● Passage to read:
Theist vs. Atheist: What Should You Believe? is a seven-part series of articles by two authors, John C. Wright and Stephen R. C. Hicks, in which they debate seven key issues in religion.
On Natural Morality and Religious Amoralism
By Stephen R. C. Hicks
In my judgment, issues of morality are the most difficult in philosophy. They are intellectually challenging, as everything about the human condition is relevant to them, and they are emotionally gripping, as our highest values are always at stake.
So it makes sense that religious philosophies often make morality the center of their appeal, and it makes sense that disagreements about religion can easily become tense and even emotionally overwrought.
Our question in this article is whether morality is natural or whether it can only be explained by reference to a supernatural being that issues moral rules and enforces them.
Each of us as individuals decides what our core values are and how we will act to accomplish them. In selecting the content of our value beliefs and deciding our methods of action, we almost always confront at some point this complex question: Should I choose my morality religiously, e.g., (a) by seeking direct communication from the gods or a God, or (b) by accepting an established religious system’s moral code — or should I choose naturalistically, e.g., (b) by going with my society’s prevailing norms, or (d) by deciding independently what I judge to be good and bad?
Social science data can bear upon that question. We can point to many historical examples of virtuous atheists and viceful theists, and vice versa, and we can work to collect such data points into useful statistics:
* Do theists or atheists more often end up in jail?
* Are crime rates lower in more secular or more religious nations?
* Are atheists or theists more likely to be psychologically depressed?
* Are those who put together happy and flourishing lives more likely to be naturalistic or religious?
Some of the statistics are suggestive but still a work-in-progress, so let us instead here focus directly on the philosophical debate. Here is how the argument goes:
1. Humans can make choices.
2. Reality gives us a standard by which we can distinguish good and bad.
3. Therefore, morality is a real phenomenon.
Determinists, whether religious or naturalist, will deny the first premise, but in these articles our focus is on the second step: Where in reality we should look to find such a standard?
The religious position then argues:
4. Naturalism cannot account for morality.
5. Therefore, we must believe in moral supernaturalism.
The fourth premise is the controversial one, as among naturalists there are lively debates and many competing approaches. I agree with Mr. Wright that many of those non-religious moralities are intellectually weak — and that he shot a few barbs nicely at some of the weaker ones. But he has not touched upon any of the stronger contenders.
I’ll also argue below about the fifth premise — that as weak as the grounding for some of the naturalist moralities is, the grounding for all of the religious moralities is even weaker.

● Extracted data entries:
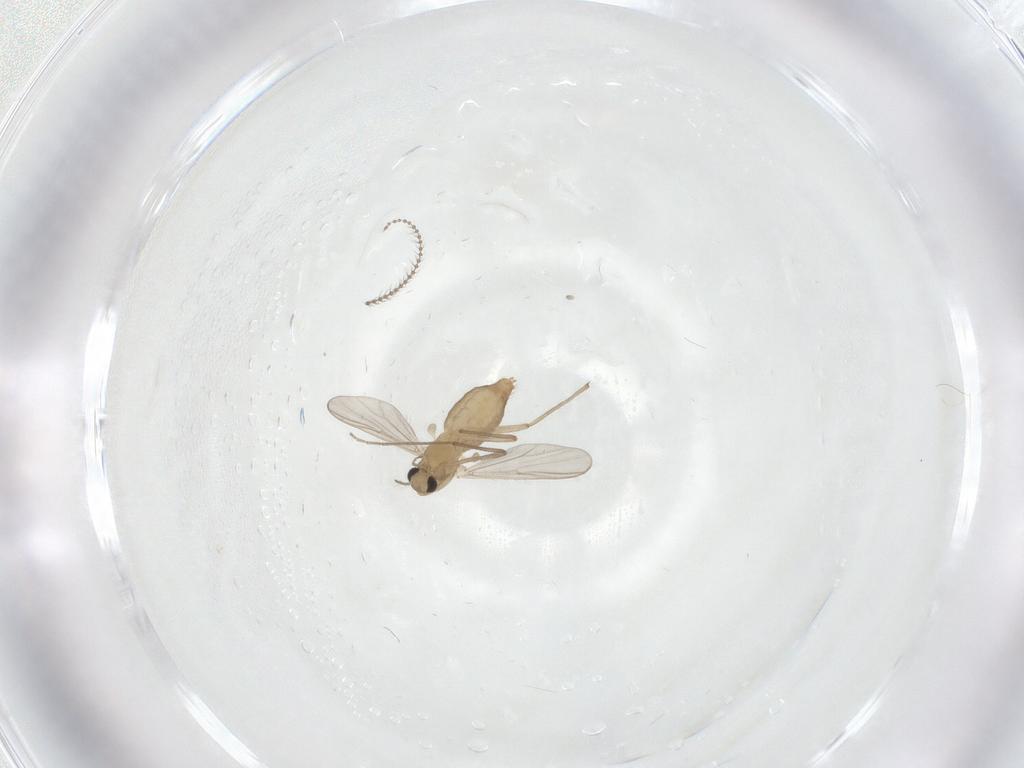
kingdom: Animalia
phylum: Arthropoda
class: Insecta
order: Diptera
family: Chironomidae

● Task instructions:
• 1. Rewrite the paragraph of the morality essay that begins "The fourth premise is the controversial one" more briefly, keeping its main points.
• 2. List every numbered step of the argument laid out in the morality essay.
• 3. Carry on the morality essay from its last sentence.

● The results:
• 1. The fourth premise is the disputed one, since naturalists debate it and offer many competing approaches. I agree with Mr. Wright that many non-religious moralities are intellectually weak and that he aimed some good criticisms at the weaker ones, but he has not addressed any of the stronger contenders.

• 2.
1. Humans can make choices.
2. Reality gives us a standard by which we can distinguish good and bad.
3. Therefore, morality is a real phenomenon.
4. Naturalism cannot account for morality.
5. Therefore, we must believe in moral supernaturalism.

• 3.
One preliminary point about labeling, as Mr. Wright speaks too casually in listing atheism as one of four possible explanations for morality. Atheism is not an explanation, as it is only a rejection of one kind of explanation — the theist one. Being an a-theist is like being an a-fairyist or an a-gremlinist or an a-horoscopist: it says only that one does not believe that fairies or gremlins or horoscopes explain anything.
As for what actually does explain morality, many naturalist theories are contenders. What we need, according to the second premise, is a fact about reality that grounds a distinction between good and bad. With such a standard to appeal to, we can go on to make judgments about everything else involved in human life.
* One naturalist approach notes that humans are distinctive in the power of their rationality, and that there is a fundamental distinction between living rationally and living irrationally. Just as eagles, chipmunks, salmon, and other species have a distinctive set of capacities they should exercise to live according to the kind of beings they are, human beings should live by the guidance of their distinctive cognitive capacities. Aristotelians and Kantians, for example, argue in this broad way.
* Another naturalist approach bases itself upon a different fundamental fact: the difference between life and death. That distinction too can ground good and bad — the good is the life-promoting and the bad is the death-causing. Nutritious foods, productiveness, and certain political systems are then good because they enhance life, while poisons, chronic laziness, and certain other political systems are bad because they undermine life. Objectivists argue in this broad way.
* And there is the distinction between pleasure and pain. Traditional Hedonists and Utilitarians will argue that this fundamental natural difference provides a basic standard for morality: that which maximizes overall pleasure is the good and that which causes overall pain is the bad.
My point is not to advocate but to note that each has explanatory power: each is based in real, observable phenomena, and each provides a standard that can be used to make decisions in life’s countless matters. Their ultimate adequacy is a matter of ongoing investigation.
Against those three, we need to compare the adequacy of grounding morality in A god says so.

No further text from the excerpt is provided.